WORK INSTRUCTIONS: Print the line containing "Page size: 1241x1754." and every later line of the records. Keep each one exactly as given, ending with the last.

Data entries

++++

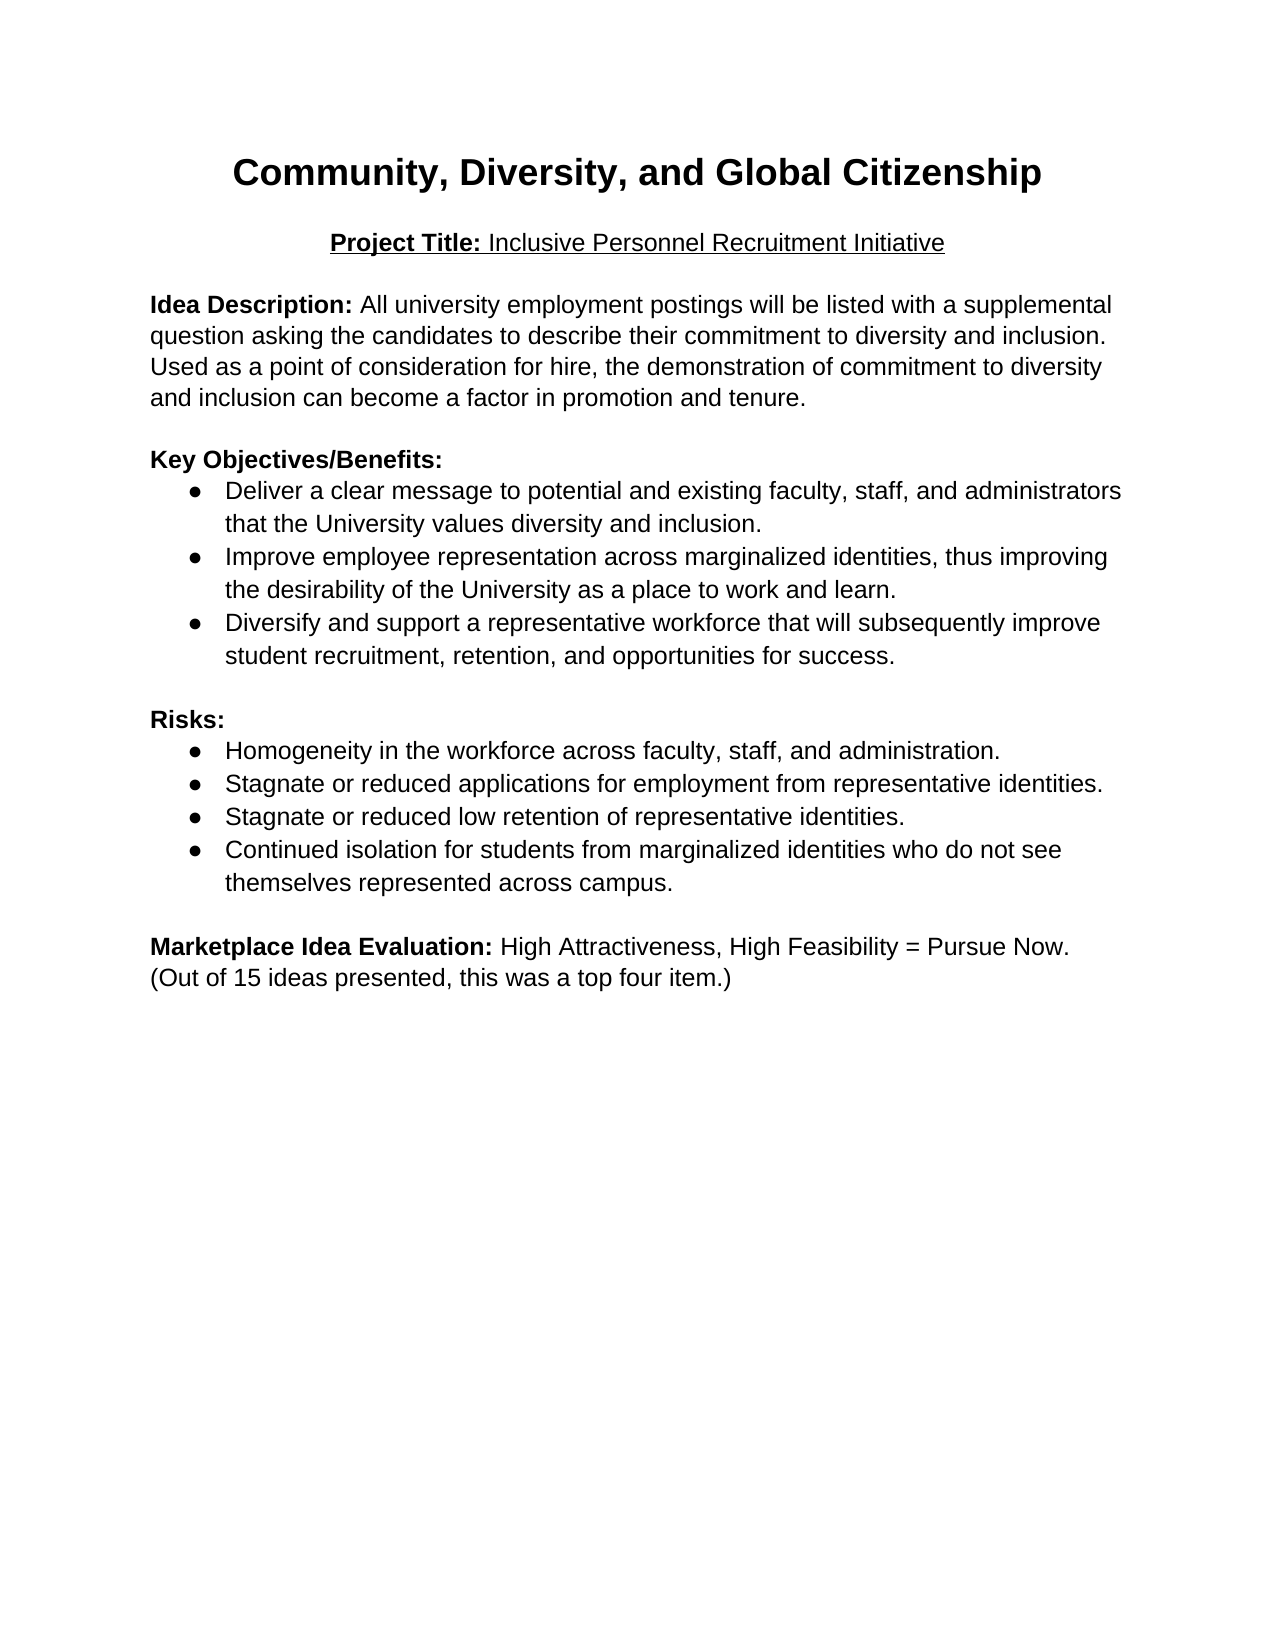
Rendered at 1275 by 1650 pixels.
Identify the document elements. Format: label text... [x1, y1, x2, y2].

list Deliver a clear message to potential and existing faculty, staff, and administrators that the University values diversity and inclusion. [187, 476, 1125, 538]
list Stagnate or reduced low retention of representative identities. [187, 802, 1125, 831]
text Idea Description: All university employment postings will be listed with a supplemental question asking the candidates to describe their commitment to diversity and inclusion. Used as a point of consideration for hire, the demonstration of commitment to diversity and inclusion can become a factor in promotion and tenure. [150, 290, 1125, 412]
text Project Title: Inclusive Personnel Recruitment Initiative [150, 228, 1125, 256]
text Marketplace Idea Evaluation: High Attractiveness, High Feasibility = Pursue Now. (Out of 15 ideas presented, this was a top four item.) [150, 932, 1125, 992]
text Community, Diversity, and Global Citizenship [150, 150, 1125, 193]
list Homogeneity in the workforce across faculty, staff, and administration. [187, 736, 1125, 765]
list Stagnate or reduced applications for employment from representative identities. [187, 769, 1125, 798]
list Improve employee representation across marginalized identities, thus improving the desirability of the University as a place to work and learn. [187, 542, 1125, 604]
text Risks: [150, 705, 1125, 734]
list Diversify and support a representative workforce that will subsequently improve student recruitment, retention, and opportunities for success. [187, 608, 1125, 670]
text Key Objectives/Benefits: [150, 445, 1125, 474]
list Continued isolation for students from marginalized identities who do not see themselves represented across campus. [187, 835, 1125, 897]
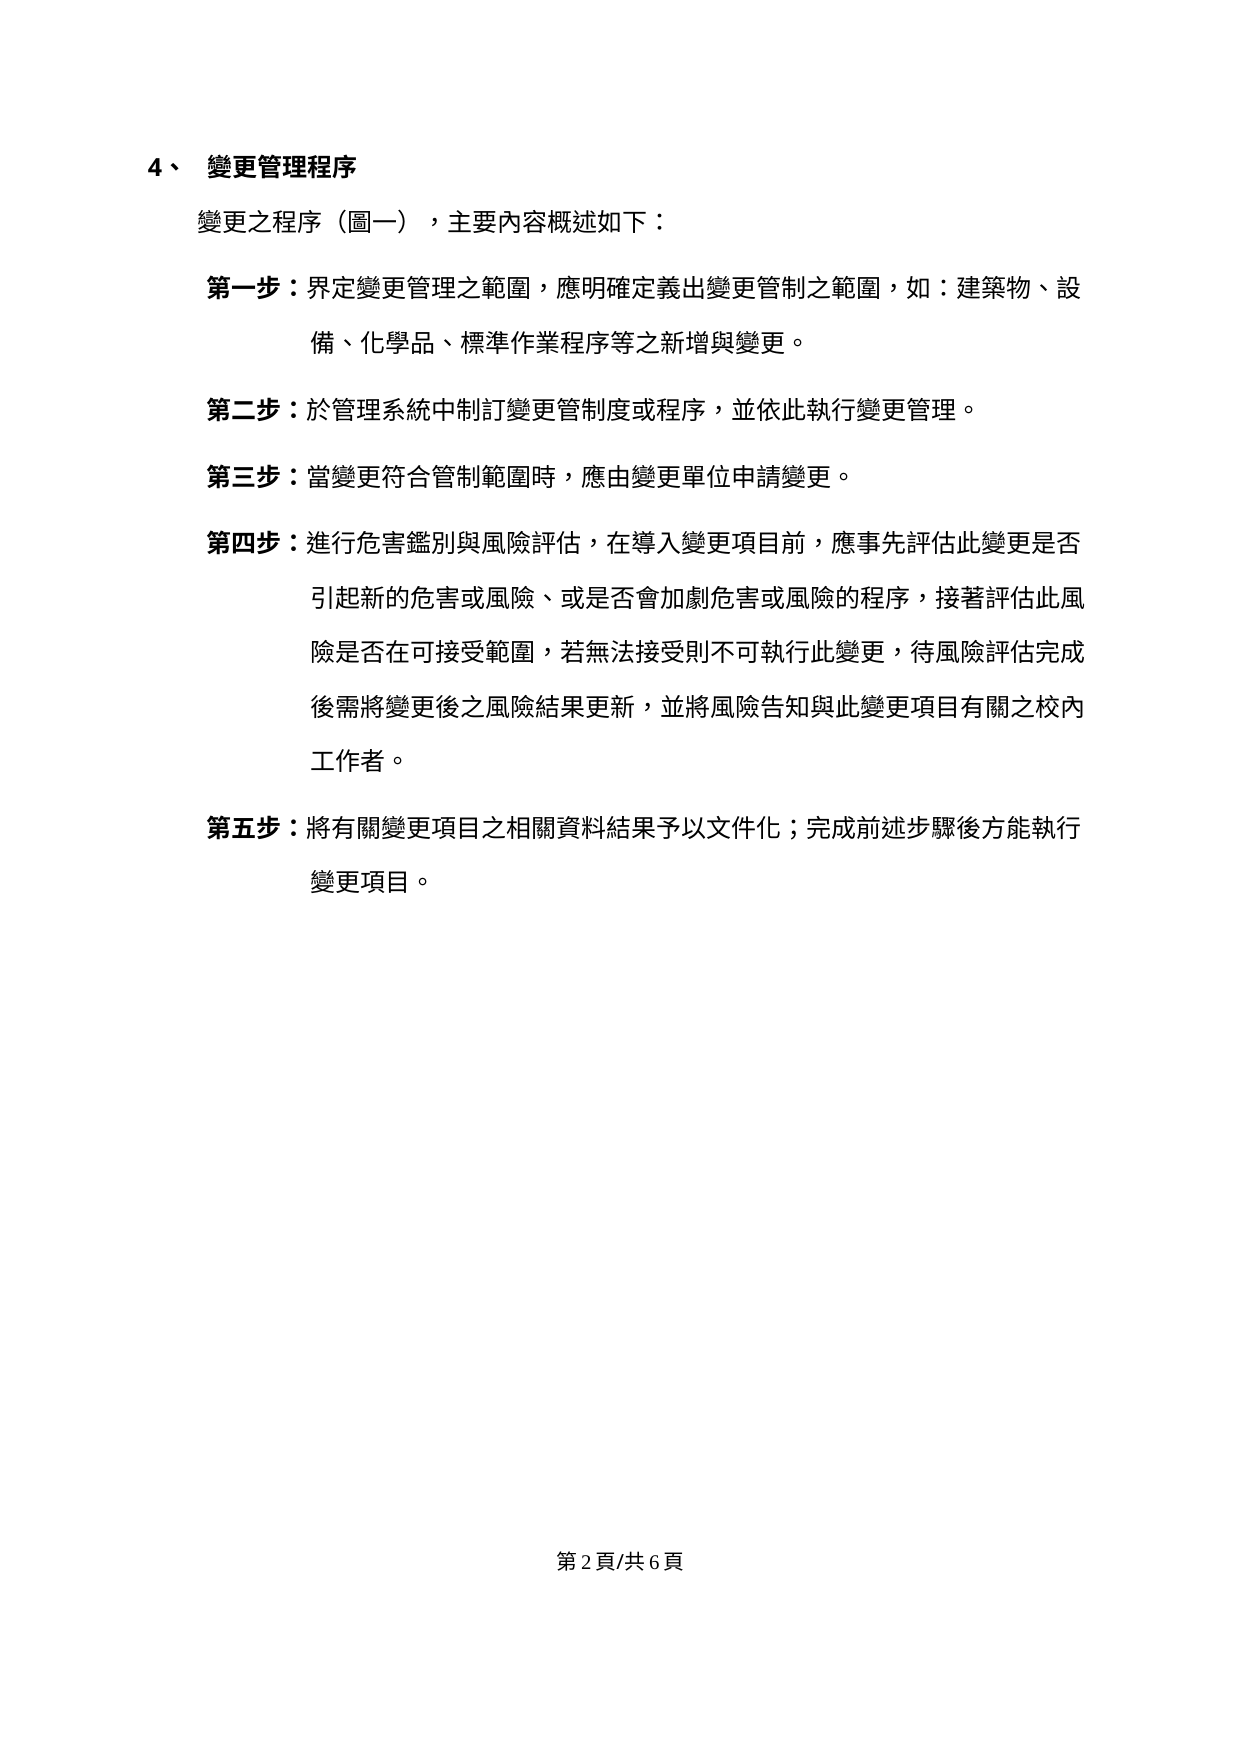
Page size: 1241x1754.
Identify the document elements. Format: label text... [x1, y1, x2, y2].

++++

OUTPUT FOR THIS TASK:
Page size: 1241x1754.
Identify the document elements. Format: label text... [x1, y1, x2, y2].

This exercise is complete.